§ **What needs to be done**:
In the data below, find every line with the string "activities" and pull it out.

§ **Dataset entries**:
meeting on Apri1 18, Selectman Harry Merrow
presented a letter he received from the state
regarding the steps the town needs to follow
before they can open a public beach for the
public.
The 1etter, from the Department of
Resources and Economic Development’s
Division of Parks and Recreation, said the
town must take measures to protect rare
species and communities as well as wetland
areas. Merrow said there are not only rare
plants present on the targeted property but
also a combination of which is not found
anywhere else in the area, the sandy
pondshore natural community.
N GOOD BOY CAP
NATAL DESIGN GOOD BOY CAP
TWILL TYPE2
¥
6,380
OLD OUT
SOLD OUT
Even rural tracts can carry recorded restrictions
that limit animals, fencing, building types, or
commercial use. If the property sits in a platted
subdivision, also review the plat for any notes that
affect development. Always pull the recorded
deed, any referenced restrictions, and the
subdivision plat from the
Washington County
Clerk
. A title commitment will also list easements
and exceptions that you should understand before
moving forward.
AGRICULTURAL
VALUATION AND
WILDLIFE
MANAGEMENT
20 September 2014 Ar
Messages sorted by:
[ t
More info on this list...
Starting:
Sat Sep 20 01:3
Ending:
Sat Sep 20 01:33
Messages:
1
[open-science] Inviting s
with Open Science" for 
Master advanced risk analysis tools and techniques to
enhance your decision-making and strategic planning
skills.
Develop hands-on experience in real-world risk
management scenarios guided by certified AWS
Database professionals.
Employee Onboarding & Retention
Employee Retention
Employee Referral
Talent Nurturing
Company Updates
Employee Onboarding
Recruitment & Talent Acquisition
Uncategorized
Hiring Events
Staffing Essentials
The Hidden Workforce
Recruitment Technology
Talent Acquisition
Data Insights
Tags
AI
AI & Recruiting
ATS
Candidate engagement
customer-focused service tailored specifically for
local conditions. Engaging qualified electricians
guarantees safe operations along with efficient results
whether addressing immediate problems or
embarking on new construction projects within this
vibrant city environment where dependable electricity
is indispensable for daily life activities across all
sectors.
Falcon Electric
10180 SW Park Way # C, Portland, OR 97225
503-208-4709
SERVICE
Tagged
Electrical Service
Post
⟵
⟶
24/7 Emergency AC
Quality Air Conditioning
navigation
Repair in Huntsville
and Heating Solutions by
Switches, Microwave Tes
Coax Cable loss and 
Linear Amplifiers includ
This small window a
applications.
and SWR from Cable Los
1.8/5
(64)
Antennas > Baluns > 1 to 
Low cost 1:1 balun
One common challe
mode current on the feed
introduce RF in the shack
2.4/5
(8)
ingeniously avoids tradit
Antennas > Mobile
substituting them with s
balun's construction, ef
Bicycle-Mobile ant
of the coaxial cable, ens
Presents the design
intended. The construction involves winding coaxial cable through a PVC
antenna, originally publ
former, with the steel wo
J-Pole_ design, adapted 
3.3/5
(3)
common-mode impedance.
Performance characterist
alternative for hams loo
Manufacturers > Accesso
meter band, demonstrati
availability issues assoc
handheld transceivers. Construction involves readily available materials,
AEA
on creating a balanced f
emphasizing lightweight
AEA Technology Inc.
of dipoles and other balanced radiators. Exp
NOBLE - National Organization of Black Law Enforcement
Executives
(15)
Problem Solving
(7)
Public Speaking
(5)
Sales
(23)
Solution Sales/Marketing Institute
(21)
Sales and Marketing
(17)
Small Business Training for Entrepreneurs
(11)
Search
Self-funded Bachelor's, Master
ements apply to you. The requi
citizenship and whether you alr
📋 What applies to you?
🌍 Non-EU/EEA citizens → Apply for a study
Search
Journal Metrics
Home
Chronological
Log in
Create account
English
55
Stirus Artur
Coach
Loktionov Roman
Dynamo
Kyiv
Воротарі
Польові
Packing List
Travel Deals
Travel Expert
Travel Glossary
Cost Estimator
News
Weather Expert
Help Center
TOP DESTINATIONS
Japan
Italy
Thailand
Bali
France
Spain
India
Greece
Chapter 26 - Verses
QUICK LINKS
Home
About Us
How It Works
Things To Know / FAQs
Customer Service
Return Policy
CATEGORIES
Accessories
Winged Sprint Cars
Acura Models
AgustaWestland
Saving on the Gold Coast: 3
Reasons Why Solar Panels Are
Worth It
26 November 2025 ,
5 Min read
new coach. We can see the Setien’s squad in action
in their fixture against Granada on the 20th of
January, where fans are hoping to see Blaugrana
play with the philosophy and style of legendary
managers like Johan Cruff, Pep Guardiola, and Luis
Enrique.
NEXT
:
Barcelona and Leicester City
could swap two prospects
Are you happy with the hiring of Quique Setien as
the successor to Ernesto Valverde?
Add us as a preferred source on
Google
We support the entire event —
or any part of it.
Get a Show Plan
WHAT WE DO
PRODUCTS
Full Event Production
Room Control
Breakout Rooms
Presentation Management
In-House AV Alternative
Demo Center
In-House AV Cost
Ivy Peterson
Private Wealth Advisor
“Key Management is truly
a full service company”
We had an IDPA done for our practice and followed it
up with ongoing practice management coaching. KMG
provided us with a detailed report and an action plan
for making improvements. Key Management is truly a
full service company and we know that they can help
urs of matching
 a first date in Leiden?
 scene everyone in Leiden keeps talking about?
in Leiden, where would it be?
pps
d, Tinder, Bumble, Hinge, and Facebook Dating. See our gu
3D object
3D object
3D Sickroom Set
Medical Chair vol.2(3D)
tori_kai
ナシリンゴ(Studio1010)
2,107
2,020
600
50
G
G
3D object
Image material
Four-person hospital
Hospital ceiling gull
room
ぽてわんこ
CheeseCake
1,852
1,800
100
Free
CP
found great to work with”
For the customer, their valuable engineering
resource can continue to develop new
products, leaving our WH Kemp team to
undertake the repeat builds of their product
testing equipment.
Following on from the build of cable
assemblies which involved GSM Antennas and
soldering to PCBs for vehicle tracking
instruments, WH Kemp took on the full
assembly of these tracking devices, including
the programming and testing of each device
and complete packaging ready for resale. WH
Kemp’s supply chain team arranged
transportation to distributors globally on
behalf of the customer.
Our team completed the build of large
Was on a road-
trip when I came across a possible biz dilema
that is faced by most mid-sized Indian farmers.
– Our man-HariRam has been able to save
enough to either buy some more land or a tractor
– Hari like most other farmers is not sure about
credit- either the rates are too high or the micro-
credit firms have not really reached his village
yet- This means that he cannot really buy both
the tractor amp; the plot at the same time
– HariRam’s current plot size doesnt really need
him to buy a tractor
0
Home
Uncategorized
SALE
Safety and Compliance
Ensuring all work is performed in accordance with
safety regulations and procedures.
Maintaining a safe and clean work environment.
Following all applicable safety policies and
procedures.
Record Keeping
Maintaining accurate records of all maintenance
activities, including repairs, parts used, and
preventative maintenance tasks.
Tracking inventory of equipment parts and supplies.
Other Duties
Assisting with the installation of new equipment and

§ **Finished exercise**:
is indispensable for daily life activities across all
activities, including repairs, parts used, and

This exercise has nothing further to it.